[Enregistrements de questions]
....
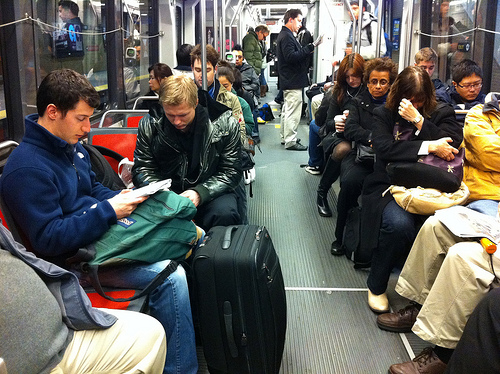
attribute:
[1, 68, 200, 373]
man — reading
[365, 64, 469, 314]
person — sleeping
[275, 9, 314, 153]
man — standing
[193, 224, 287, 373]
suitcase — black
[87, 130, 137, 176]
seat — orange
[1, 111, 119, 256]
coat — blue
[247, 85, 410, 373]
aisle — clean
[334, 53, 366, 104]
hair — red brown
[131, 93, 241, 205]
jacket — army colored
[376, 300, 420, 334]
shoe — brown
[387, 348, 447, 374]
shoe — brown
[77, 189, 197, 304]
backpack — green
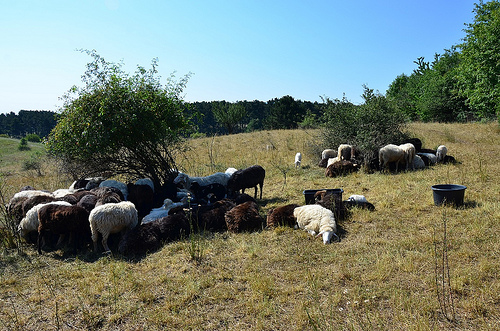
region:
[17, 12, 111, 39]
white clouds against blue sky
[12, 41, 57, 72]
white clouds against blue sky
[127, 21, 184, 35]
white clouds against blue sky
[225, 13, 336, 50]
white clouds against blue sky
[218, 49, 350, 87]
white clouds against blue sky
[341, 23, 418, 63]
white clouds against blue sky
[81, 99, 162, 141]
large green bush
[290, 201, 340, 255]
white sheep lying on ground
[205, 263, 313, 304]
short green and brown grass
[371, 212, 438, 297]
short grass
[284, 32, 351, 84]
the sky is clear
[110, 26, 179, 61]
the sky is clear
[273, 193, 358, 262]
the sheep is sleeping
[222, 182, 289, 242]
the sheep is sleeping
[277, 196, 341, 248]
the sheep is white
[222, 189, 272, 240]
the sheep is brown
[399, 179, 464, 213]
the bucket is black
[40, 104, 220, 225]
sheep under the tree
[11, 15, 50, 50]
white clouds in blue sky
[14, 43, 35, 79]
white clouds in blue sky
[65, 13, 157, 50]
white clouds in blue sky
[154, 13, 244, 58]
white clouds in blue sky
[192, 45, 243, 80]
white clouds in blue sky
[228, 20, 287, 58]
white clouds in blue sky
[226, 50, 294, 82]
white clouds in blue sky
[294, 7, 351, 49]
white clouds in blue sky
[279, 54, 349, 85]
white clouds in blue sky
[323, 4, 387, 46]
white clouds in blue sky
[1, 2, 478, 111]
blue of daytime sky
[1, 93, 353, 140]
line of trees on horizon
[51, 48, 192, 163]
green leaves on bush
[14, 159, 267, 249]
herd of sheep in a cluster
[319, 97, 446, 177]
sheep gathered around bush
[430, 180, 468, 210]
black bucket with round opening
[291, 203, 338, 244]
top of reclined sheep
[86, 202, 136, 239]
long wool on white sheep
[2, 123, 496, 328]
dried grass on ground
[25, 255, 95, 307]
short green and brown grass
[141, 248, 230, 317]
short green and brown grass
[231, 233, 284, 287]
short green and brown grass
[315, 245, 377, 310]
short green and brown grass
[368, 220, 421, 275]
short green and brown grass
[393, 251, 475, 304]
short green and brown grass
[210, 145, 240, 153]
short green and brown grass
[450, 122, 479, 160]
short green and brown grass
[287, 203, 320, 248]
sheep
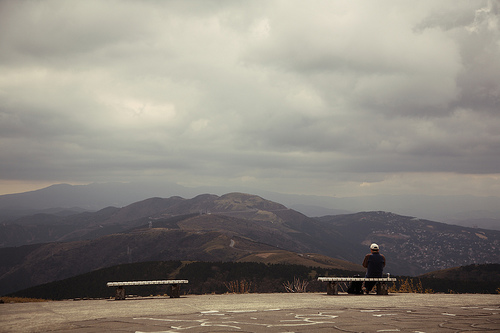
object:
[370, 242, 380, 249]
hat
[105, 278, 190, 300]
bench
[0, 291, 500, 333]
floor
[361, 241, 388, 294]
man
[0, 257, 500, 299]
hill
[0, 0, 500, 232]
sky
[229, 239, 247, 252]
road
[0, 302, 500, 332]
drawing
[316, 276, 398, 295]
bench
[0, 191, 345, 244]
hill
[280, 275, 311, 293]
branch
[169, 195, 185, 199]
summit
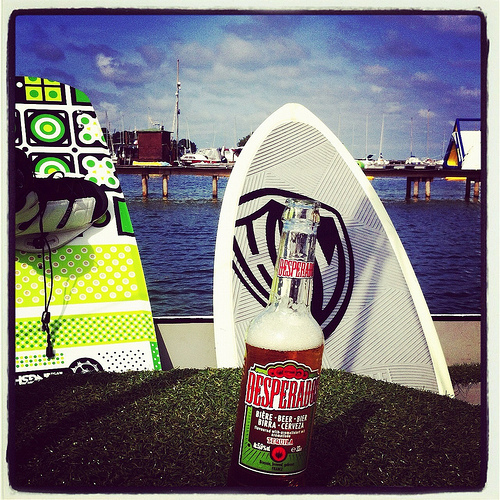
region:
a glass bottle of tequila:
[229, 193, 321, 494]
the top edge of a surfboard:
[212, 100, 455, 397]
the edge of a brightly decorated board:
[13, 73, 163, 379]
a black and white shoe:
[10, 145, 110, 237]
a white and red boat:
[177, 143, 238, 170]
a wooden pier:
[114, 163, 233, 203]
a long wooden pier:
[364, 164, 484, 204]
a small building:
[132, 128, 177, 166]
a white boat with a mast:
[362, 108, 397, 170]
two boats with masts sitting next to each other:
[404, 108, 444, 169]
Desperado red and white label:
[272, 254, 316, 284]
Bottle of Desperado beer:
[230, 191, 325, 489]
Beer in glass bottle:
[225, 309, 327, 487]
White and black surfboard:
[206, 93, 458, 425]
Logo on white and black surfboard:
[227, 185, 359, 346]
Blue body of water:
[120, 170, 484, 319]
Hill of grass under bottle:
[26, 359, 496, 496]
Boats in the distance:
[168, 127, 463, 177]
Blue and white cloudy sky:
[17, 18, 480, 157]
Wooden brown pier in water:
[109, 158, 483, 231]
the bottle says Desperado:
[241, 173, 338, 480]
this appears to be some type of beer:
[223, 189, 331, 480]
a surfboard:
[173, 103, 445, 414]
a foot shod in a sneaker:
[23, 148, 118, 258]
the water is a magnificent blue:
[154, 218, 201, 303]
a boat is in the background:
[181, 134, 236, 172]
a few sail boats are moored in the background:
[357, 105, 447, 175]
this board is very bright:
[25, 82, 120, 388]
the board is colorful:
[25, 101, 130, 352]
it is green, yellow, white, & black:
[36, 102, 155, 342]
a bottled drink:
[127, 138, 380, 490]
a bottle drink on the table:
[135, 158, 482, 499]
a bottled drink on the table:
[28, 162, 483, 496]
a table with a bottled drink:
[36, 116, 476, 493]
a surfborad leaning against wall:
[184, 53, 489, 473]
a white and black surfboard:
[207, 86, 458, 478]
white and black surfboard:
[175, 48, 496, 490]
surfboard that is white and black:
[182, 76, 446, 496]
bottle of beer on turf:
[216, 183, 345, 483]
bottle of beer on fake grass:
[247, 166, 346, 481]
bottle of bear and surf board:
[194, 88, 446, 446]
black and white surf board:
[216, 81, 455, 411]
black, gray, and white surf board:
[191, 78, 466, 496]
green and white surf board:
[13, 66, 174, 401]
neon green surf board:
[17, 66, 174, 397]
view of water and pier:
[112, 94, 452, 341]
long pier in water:
[121, 135, 472, 237]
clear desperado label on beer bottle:
[236, 331, 352, 446]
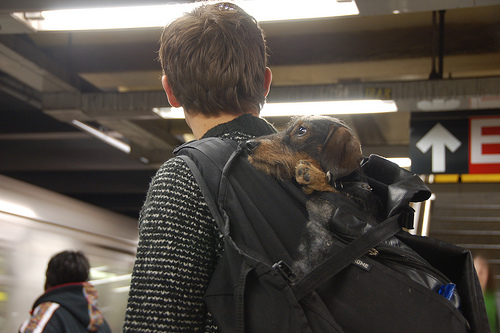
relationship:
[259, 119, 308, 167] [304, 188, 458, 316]
dog in backpack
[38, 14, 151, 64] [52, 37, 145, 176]
light on ceiling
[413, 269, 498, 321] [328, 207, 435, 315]
tag on bookbag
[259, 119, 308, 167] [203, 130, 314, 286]
dog on back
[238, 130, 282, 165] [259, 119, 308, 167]
nose of dog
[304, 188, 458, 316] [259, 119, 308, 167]
backpack has dog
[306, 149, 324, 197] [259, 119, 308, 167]
paw of dog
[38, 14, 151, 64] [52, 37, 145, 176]
light in ceiling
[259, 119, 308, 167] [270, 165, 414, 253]
dog in carrier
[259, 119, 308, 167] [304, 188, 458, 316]
dog on backpack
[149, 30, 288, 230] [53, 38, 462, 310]
boy at airport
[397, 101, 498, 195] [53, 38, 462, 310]
sign at airport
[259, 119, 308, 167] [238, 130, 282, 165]
dog has nose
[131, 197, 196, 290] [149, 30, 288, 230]
sleeve of boy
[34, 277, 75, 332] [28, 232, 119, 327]
jacket on person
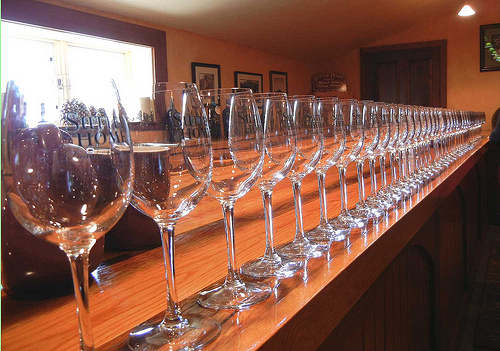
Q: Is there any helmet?
A: No, there are no helmets.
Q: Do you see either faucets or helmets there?
A: No, there are no helmets or faucets.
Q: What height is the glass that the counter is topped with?
A: The glass is tall.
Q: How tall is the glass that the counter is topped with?
A: The glass is tall.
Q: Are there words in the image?
A: Yes, there are words.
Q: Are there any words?
A: Yes, there are words.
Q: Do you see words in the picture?
A: Yes, there are words.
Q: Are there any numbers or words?
A: Yes, there are words.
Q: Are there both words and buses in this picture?
A: No, there are words but no buses.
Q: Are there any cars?
A: No, there are no cars.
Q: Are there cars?
A: No, there are no cars.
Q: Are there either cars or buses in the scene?
A: No, there are no cars or buses.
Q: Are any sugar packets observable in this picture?
A: No, there are no sugar packets.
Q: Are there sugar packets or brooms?
A: No, there are no sugar packets or brooms.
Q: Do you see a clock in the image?
A: No, there are no clocks.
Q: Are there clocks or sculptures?
A: No, there are no clocks or sculptures.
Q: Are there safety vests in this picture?
A: No, there are no safety vests.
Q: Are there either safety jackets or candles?
A: No, there are no safety jackets or candles.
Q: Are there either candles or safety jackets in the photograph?
A: No, there are no safety jackets or candles.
....
## Consigne
Redonnez telles quelles les lignes qui vont de celle contenant "Desperado red and" jusqu'à celle contenant "[25, 101, 130, 352]", ces deux lignes comprises.

## Corrigé
Desperado red and white label:
[272, 254, 316, 284]
Bottle of Desperado beer:
[230, 191, 325, 489]
Beer in glass bottle:
[225, 309, 327, 487]
White and black surfboard:
[206, 93, 458, 425]
Logo on white and black surfboard:
[227, 185, 359, 346]
Blue body of water:
[120, 170, 484, 319]
Hill of grass under bottle:
[26, 359, 496, 496]
Boats in the distance:
[168, 127, 463, 177]
Blue and white cloudy sky:
[17, 18, 480, 157]
Wooden brown pier in water:
[109, 158, 483, 231]
the bottle says Desperado:
[241, 173, 338, 480]
this appears to be some type of beer:
[223, 189, 331, 480]
a surfboard:
[173, 103, 445, 414]
a foot shod in a sneaker:
[23, 148, 118, 258]
the water is a magnificent blue:
[154, 218, 201, 303]
a boat is in the background:
[181, 134, 236, 172]
a few sail boats are moored in the background:
[357, 105, 447, 175]
this board is very bright:
[25, 82, 120, 388]
the board is colorful:
[25, 101, 130, 352]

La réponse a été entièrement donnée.